Text passage
[Start of section]


    I visit my family fairly regularly, love them all, but wouldn’t want to move back. That’s how I feel about comics I read back in the *sigh* 1980s.

  2. I’m one of the people who believe that Marvel published its best comics in the ’70s. Current Marvel writers still rely on ’70s storylines and characters for their work. If there was a fire — I’d save Englehart’s AVENGERS and Dr. STRANGE runs over every other comic I own. The writers back then had different, and better, attitudes toward the characters and the overall stories.

    I’m afraid that if the current trend of using screenwriters and emulating screenwriters accelerates, the writing in superhero comics will get worse. The nadir might have already been reached, though, in GIANT-SIZE ASTONISHING X-MEN #1, when Whedon demanded that readers just imagine that the Retaliator could somehow threaten Earth. I can’t imagine Roy Thomas approving that plot. How many other (screen)writers are going to view artwork as special effects?

    I don’t agree that continuity is a trap. The stories that create the most continuity problems are the “events” that are decried, anyway. Preventing significant continuity problems is a matter of letting series proceed with storylines independently and exerting tight editorial control so that when crossovers do occur, they work.


  3. I’m a bit confused. Are you saying that people who are new to comics (either in general or of the periodical superhero variety) don’t get struck and awed a bit by the stories they’re reading today? I mean, I’ve had tons of people talk to me over the past two or three years about how Persepolis wowed them and I’ve gotten a great response lending things like Scott Pilgrim and Grickle to my non-comics reading friends. And even in the traditional fanboy side of things, I’ve seen those rare 11 to 14-year-olds sitting around comic shops and getting all heated up about Secret Invasion and the like. Are you trying to say there’s something about today’s comics that aren’t as new to the uninitiated, or is that a typo?

  4. “It’s unlikely that some of today’s comics strike new readers with the same kind of freshness.”

[End of section]

The task
Write what comes next in the reader comments on older and newer comics, beginning right after their final sentence.

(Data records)
[Start of section]

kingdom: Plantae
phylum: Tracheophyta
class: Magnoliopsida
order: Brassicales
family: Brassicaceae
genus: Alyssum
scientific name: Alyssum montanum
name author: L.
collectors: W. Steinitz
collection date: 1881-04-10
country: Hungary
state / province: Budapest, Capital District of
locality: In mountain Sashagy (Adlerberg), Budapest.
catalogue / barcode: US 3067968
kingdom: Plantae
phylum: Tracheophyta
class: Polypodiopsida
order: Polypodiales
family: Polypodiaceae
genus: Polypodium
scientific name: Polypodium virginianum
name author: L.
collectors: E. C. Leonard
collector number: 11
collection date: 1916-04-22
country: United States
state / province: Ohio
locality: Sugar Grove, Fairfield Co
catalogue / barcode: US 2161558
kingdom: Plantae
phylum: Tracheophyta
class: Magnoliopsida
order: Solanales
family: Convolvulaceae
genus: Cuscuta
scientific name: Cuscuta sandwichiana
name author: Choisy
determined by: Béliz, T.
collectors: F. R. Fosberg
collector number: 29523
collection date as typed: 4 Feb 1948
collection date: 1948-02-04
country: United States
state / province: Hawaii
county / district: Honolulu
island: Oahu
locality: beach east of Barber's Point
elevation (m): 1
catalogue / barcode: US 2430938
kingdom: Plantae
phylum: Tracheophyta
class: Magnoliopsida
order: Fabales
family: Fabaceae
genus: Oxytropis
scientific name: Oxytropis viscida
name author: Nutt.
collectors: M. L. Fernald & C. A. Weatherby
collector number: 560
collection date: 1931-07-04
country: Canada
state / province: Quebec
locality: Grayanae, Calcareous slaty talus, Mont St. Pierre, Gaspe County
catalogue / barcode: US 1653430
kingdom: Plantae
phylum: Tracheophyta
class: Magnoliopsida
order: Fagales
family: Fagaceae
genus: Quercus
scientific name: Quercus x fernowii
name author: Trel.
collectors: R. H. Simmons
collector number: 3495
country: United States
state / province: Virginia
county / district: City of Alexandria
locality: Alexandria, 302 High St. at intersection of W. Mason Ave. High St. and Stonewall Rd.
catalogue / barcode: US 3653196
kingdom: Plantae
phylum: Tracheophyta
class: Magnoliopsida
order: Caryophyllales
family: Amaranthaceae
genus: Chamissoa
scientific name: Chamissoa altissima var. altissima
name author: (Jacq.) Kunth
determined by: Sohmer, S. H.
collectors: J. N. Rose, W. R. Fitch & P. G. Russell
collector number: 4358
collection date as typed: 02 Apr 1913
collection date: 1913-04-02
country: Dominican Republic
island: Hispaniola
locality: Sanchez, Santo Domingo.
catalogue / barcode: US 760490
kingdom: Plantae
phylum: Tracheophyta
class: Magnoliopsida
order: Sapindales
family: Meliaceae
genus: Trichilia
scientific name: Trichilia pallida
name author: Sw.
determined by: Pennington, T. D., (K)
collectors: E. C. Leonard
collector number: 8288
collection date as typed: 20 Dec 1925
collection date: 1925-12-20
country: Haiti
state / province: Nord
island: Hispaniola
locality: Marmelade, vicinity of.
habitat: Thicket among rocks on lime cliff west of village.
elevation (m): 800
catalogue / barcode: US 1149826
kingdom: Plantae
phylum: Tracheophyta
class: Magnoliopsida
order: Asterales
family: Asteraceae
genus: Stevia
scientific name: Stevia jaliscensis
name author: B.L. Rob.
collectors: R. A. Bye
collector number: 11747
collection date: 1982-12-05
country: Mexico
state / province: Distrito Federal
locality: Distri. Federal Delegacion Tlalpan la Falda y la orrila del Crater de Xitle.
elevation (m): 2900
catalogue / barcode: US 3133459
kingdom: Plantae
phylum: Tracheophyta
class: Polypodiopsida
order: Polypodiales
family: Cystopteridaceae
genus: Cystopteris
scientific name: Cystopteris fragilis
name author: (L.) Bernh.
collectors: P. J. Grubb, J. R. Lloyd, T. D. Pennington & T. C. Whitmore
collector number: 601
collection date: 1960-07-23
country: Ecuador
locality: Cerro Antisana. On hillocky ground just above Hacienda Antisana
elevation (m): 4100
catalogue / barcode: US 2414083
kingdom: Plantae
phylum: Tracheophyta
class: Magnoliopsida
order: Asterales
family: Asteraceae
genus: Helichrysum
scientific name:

[End of section]

Answer box
    I believe that can be interpreted as written. The potential readership is much more used to visual entertainment than they were in the ’70s, and the stories in superhero titles rely much more on recycled concepts, or ideas taken from movies, TV programs, and video games.


  5. I still think that viewing things that way is an extremely myopic view of comics as a whole, and even if you’re looking only at the mainstream superhero titles out there these days, the idea that new readers will find them recycled or too based on other media assumes way too much and doesn’t account for the fact that even the more tepid superhero comics out there these days still work their own genre beats in ways that most consumers aren’t used to seeing in even the best comic movies like Iron Man or Dark Knight.

    So, agree to disagree I guess.

  6. “. . . even the more tepid superhero comics out there these days still work their own genre beats. . .”

    One can’t anticipate how an individual reader will react to a comic — I wouldn’t try to anticipate how a newbie would react to an non-superhero story — but an example of some of the worst storytelling in superhero comics is Slott’s MIGHTY AVENGERS (#21-#23) arc.

    Slott recycles plot material from AVENGERS #186-#187, published 30 years ago; bases the interaction of Pym and Stark largely on the conclusion to SECRET INVASION, which had a childish view of how computer networks operate; and blows the climax, because Slott apparently doesn’t understand magic well enough to realize that Chthon wouldn’t have to speak spells to utilize his own power. I wasn’t impressed by the gimmicky ending, either.

    Unless Slott wrote himself into a corner and hoped nobody would notice how weak the “spells” tactic was, the premise was flawed from the start, and the storyline should have been replotted or abandoned. Using a 30-year-old story as the basis for the new one would turn off at least some new readers.

    Slott isn’t the worst writer out there, but if a storyline he wrote could be that bad, how do worse ones read?